- **What is being asked**:
Rewrite the material below with every "owners" changed to "assignees" and everything else left as it is. Omit the pictures.
- Opening Delimiter -
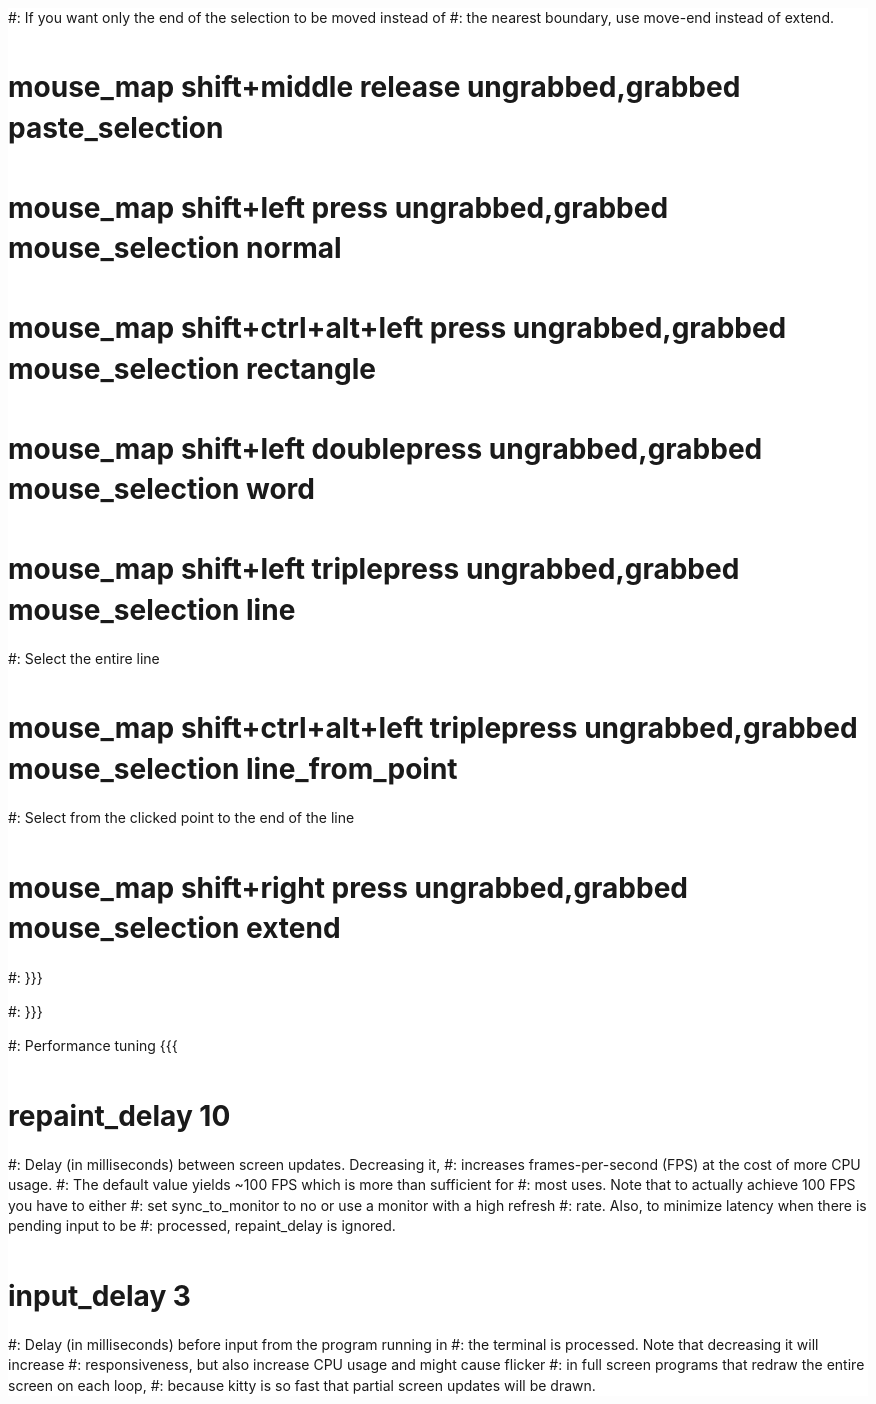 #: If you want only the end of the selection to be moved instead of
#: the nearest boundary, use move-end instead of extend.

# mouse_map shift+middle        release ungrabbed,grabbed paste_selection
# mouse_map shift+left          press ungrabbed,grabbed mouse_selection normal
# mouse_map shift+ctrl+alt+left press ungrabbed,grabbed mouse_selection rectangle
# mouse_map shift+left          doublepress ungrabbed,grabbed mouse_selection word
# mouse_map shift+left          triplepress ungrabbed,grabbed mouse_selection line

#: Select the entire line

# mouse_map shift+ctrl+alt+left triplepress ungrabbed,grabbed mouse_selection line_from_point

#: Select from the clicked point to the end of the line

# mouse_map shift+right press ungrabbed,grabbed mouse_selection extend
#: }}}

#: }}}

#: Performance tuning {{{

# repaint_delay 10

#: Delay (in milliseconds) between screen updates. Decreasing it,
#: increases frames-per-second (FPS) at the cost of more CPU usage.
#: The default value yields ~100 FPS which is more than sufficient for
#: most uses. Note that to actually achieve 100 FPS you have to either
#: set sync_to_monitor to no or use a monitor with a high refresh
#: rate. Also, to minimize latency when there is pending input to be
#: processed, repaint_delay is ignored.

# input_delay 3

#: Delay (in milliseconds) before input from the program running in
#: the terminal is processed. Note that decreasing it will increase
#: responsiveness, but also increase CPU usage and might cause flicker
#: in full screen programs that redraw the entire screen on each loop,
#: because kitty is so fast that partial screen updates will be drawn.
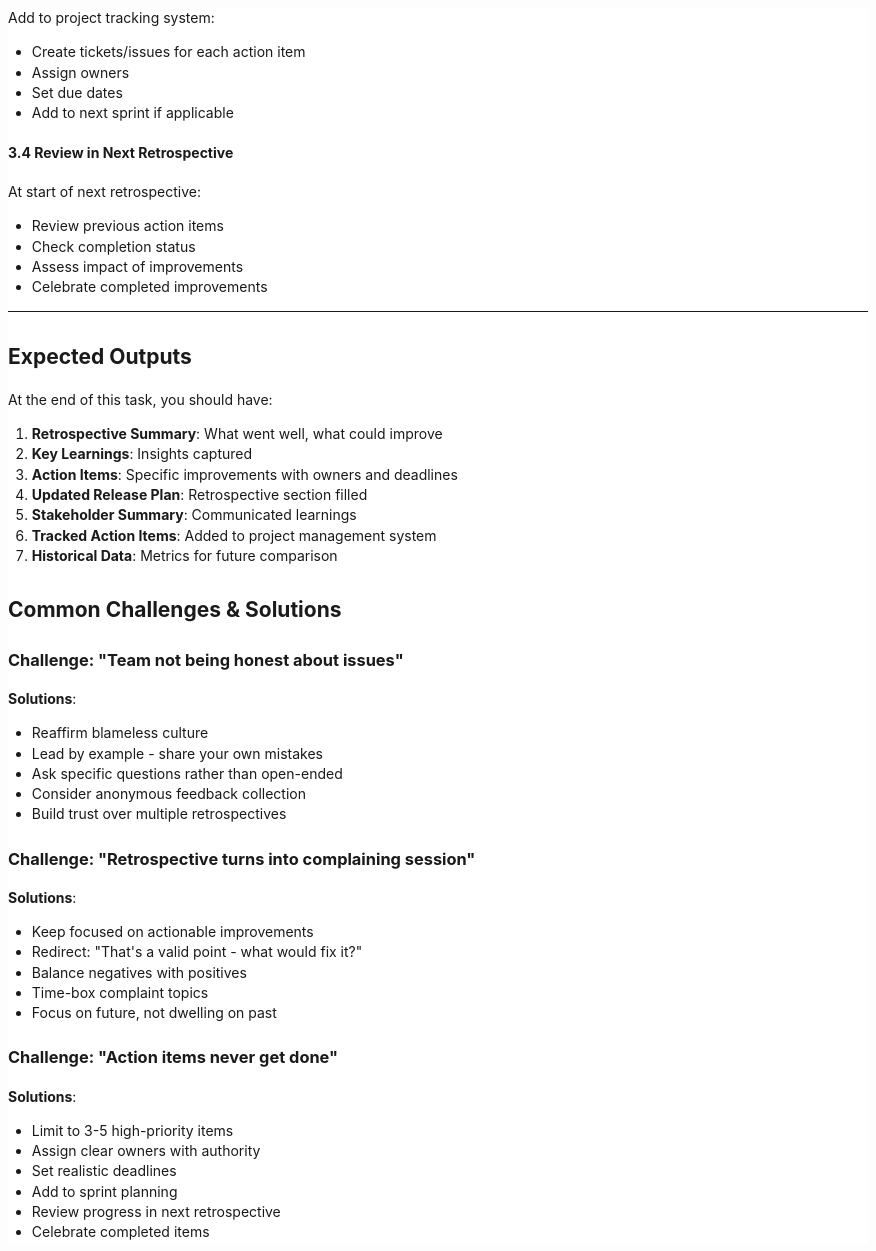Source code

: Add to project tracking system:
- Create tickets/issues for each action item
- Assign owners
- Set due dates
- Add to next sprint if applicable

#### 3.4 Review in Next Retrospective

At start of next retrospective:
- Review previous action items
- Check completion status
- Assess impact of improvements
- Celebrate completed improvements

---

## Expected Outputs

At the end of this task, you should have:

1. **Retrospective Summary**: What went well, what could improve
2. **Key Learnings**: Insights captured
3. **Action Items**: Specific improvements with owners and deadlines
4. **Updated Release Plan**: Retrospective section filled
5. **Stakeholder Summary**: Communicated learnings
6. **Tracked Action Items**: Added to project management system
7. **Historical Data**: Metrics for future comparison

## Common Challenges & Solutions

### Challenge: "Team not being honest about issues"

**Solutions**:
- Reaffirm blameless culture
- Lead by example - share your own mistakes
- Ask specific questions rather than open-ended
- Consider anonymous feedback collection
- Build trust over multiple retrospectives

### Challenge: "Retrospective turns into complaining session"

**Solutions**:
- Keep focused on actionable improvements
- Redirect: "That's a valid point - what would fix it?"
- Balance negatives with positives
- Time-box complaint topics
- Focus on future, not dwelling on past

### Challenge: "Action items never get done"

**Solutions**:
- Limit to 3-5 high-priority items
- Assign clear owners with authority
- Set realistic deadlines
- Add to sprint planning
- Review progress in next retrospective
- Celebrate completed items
- Closing Delimiter -
- **Task answer**:
 #: If you want only the end of the selection to be moved instead of
#: the nearest boundary, use move-end instead of extend.

# mouse_map shift+middle        release ungrabbed,grabbed paste_selection
# mouse_map shift+left          press ungrabbed,grabbed mouse_selection normal
# mouse_map shift+ctrl+alt+left press ungrabbed,grabbed mouse_selection rectangle
# mouse_map shift+left          doublepress ungrabbed,grabbed mouse_selection word
# mouse_map shift+left          triplepress ungrabbed,grabbed mouse_selection line

#: Select the entire line

# mouse_map shift+ctrl+alt+left triplepress ungrabbed,grabbed mouse_selection line_from_point

#: Select from the clicked point to the end of the line

# mouse_map shift+right press ungrabbed,grabbed mouse_selection extend
#: }}}

#: }}}

#: Performance tuning {{{

# repaint_delay 10

#: Delay (in milliseconds) between screen updates. Decreasing it,
#: increases frames-per-second (FPS) at the cost of more CPU usage.
#: The default value yields ~100 FPS which is more than sufficient for
#: most uses. Note that to actually achieve 100 FPS you have to either
#: set sync_to_monitor to no or use a monitor with a high refresh
#: rate. Also, to minimize latency when there is pending input to be
#: processed, repaint_delay is ignored.

# input_delay 3

#: Delay (in milliseconds) before input from the program running in
#: the terminal is processed. Note that decreasing it will increase
#: responsiveness, but also increase CPU usage and might cause flicker
#: in full screen programs that redraw the entire screen on each loop,
#: because kitty is so fast that partial screen updates will be drawn.
Source code

: Add to project tracking system:
- Create tickets/issues for each action item
- Assign assignees
- Set due dates
- Add to next sprint if applicable

#### 3.4 Review in Next Retrospective

At start of next retrospective:
- Review previous action items
- Check completion status
- Assess impact of improvements
- Celebrate completed improvements

---

## Expected Outputs

At the end of this task, you should have:

1. **Retrospective Summary**: What went well, what could improve
2. **Key Learnings**: Insights captured
3. **Action Items**: Specific improvements with assignees and deadlines
4. **Updated Release Plan**: Retrospective section filled
5. **Stakeholder Summary**: Communicated learnings
6. **Tracked Action Items**: Added to project management system
7. **Historical Data**: Metrics for future comparison

## Common Challenges & Solutions

### Challenge: "Team not being honest about issues"

**Solutions**:
- Reaffirm blameless culture
- Lead by example - share your own mistakes
- Ask specific questions rather than open-ended
- Consider anonymous feedback collection
- Build trust over multiple retrospectives

### Challenge: "Retrospective turns into complaining session"

**Solutions**:
- Keep focused on actionable improvements
- Redirect: "That's a valid point - what would fix it?"
- Balance negatives with positives
- Time-box complaint topics
- Focus on future, not dwelling on past

### Challenge: "Action items never get done"

**Solutions**:
- Limit to 3-5 high-priority items
- Assign clear assignees with authority
- Set realistic deadlines
- Add to sprint planning
- Review progress in next retrospective
- Celebrate completed items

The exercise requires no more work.